The Mindquake of IP[edit]

In Chapter 13, we learned about the term "mindquake", coined by Robert Theobald for situations where one realises that his/her previous knowledge which applied to certain situations does not work any more. We also looked at the situation of "Those who know, do not talk. Those who talk do not know." One of the biggest negative impacts of IP comes from issuing too broad patents and other forms of protection. This is mostly due to patent officials being unable to fully grasp technical details of proposed invention. This is especially true concerning patents on software - even if the evaluator is qualified (which have been not the case in many times - finding a person being simultaneously and equally expert in legal details of patent law and finesses of computer programming is quite improbable), software as a phenomenon is far too complicated to identify if the novelty clause has been satisfied.

Another problem with the current system of IP when applied on software and other objects of new media, is the duration of protective measures. If the 20 years of patent protection might have been appropriate for Watt's steam engine, it is a hopelessly too long time for many today's new creations. Perhaps the best example of this would be imagine if sir Timothy Berners-Lee had patented his newly-created Hypertext Transfer Protocol and other crucial components of the World Wide Web in 1991. We would perhaps have some well-controlled applications, but definitely not the ubiquity of today (a good example is provided by Ted Nelson's Xanadu project which started already in the 60s, featured many similar ideas to the Web, but failed to materialise - being proprietary by nature was possibly not the smallest reason for this). No Internet banking, no web media, no blogs or web forums - not until 2011.

As we have seen, the current approach to the IP has been running wild for some time. The problem may well be not limited to insufficient or overtly harsh legal regulations - a new kind of ethical approach could be necessary.
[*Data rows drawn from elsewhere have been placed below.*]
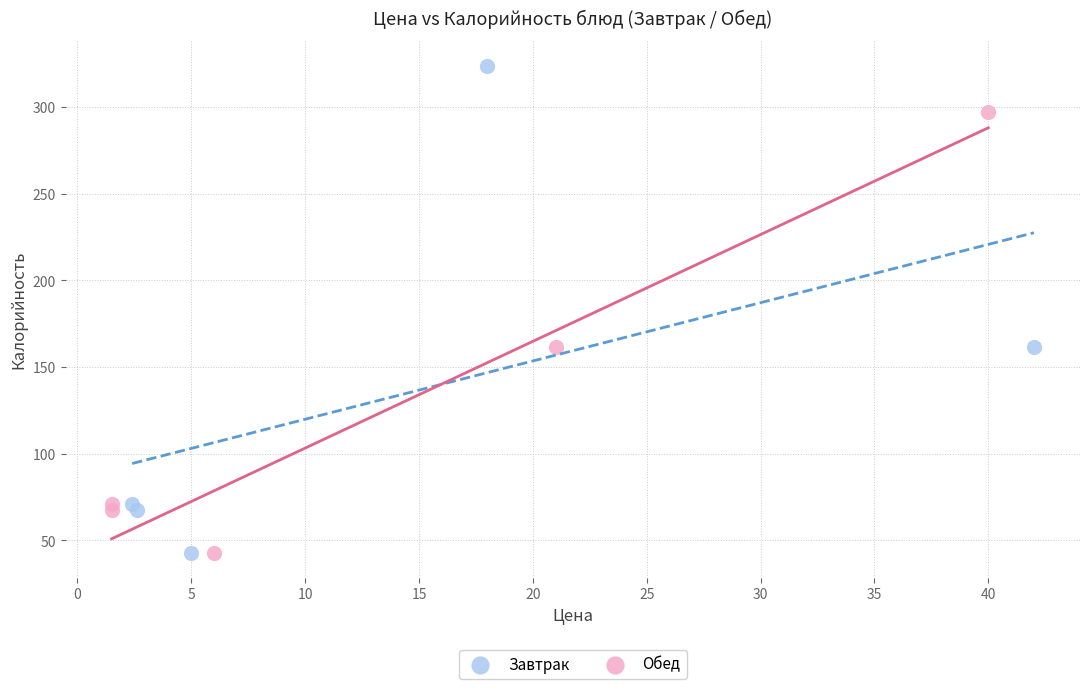

Which series has the largest Y range (max minus min)?

Завтрак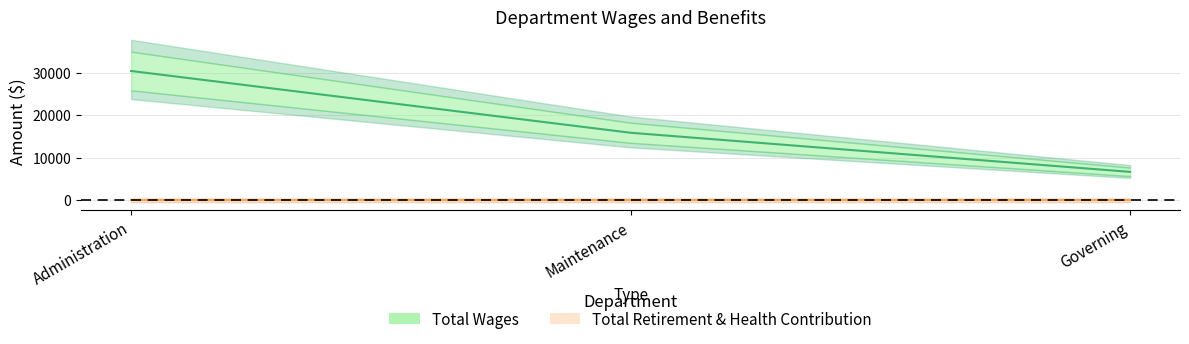

What position from the left is Administration?

1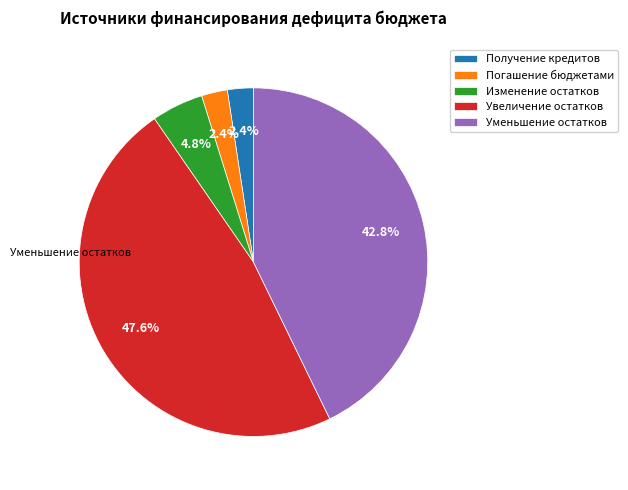

How many segments does this pie chart have?

5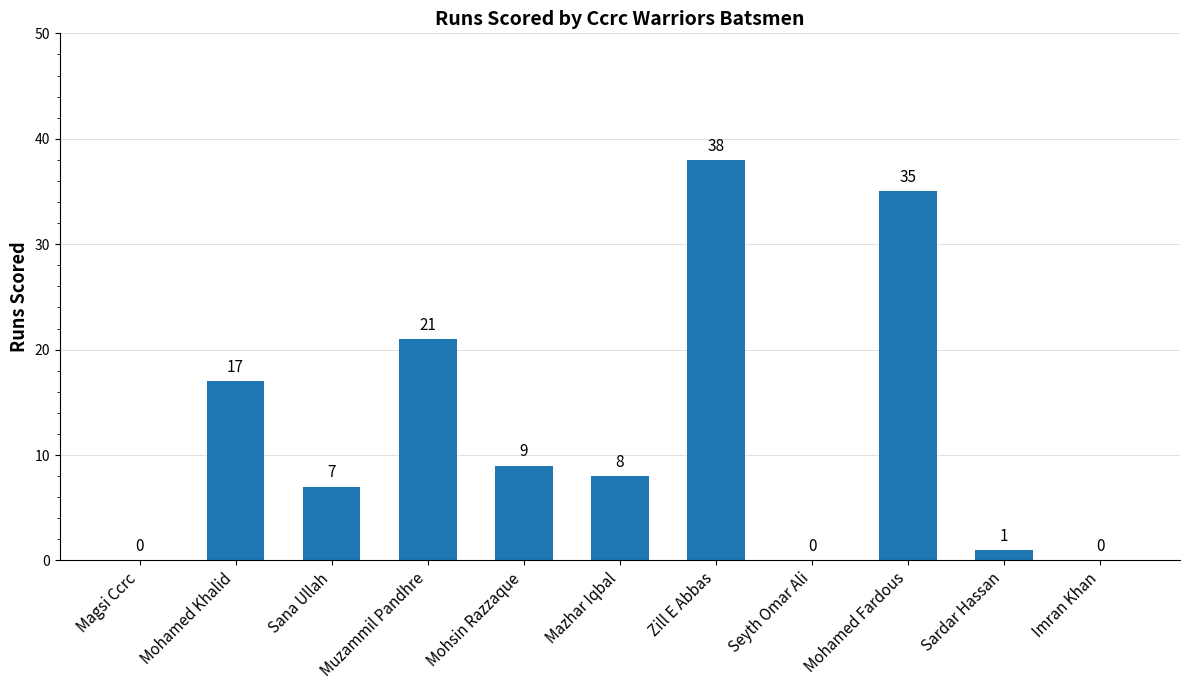

Between Mazhar Iqbal and Magsi Ccrc, which is larger?

Mazhar Iqbal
The business of science[edit]

For a final example, the Open Access movement was started by an American billionaire, activist and philantrophist George Soros in 2001 as the [L] Budapest Open Access Initiative. Its main aim is to provide alternative publishing models to the increasingly commercialised academic publishing which provided huge profits to publishers but effectively blocked access to scientific materials for those who could not afford the expensive journals, thus extending the global digital divide. Despite initial hesitation and some criticism from academic community (who apparently faced another mindquake) the process gradually emerged to become a viable way of publishing. In December 2008, the [L] Directory of Open Access Journals lists more than 3700 scholarly journals with about 240 000 articles.

A good quote to illustrate the shift of thinking among academics comes from a professor of economic analysis (sic!) R. Preston McAfee, stating the reason why he published his [L] "Introduction to Economic Analysis" on the Web using a CC license and making some interesting points:

"Why open source? Academics do an enormous amount of work editing journals and writing articles and now publishers have broken an implicit contract with academics, in which we gave our time and they weren't too greedy. Sometimes articles cost $20 to download, and principles books regularly sell for over $100. They issue new editions frequently to kill off the used book market, and the rapidity of new editions contributes to errors and bloat. Moreover, textbooks have gotten dumb and dumber as publishers seek to satisfy the student who prefers to learn nothing. Many have gotten so dumb ("simplified") so as to be simply incorrect. And they want $100 for this schlock? Where is the attempt to show the students what economics is actually about, and how it actually works? Why aren't we trying to teach the students more, rather than less?"


References[edit]


Food for Thought[edit]

  • Malaquias and a number of other authors (Barnes, Benkler, Himanen, Lessig, Martin etc) suggest that information behaves radically differently as a major resource, compared to e.g. land or money. What do you think?

To Do[edit]

  • Find a good example of the "science business" described above and analyse it as a potential factor in the Digital Divide discussed earlier. Is the proposed connection likely or not? Blog your opinion.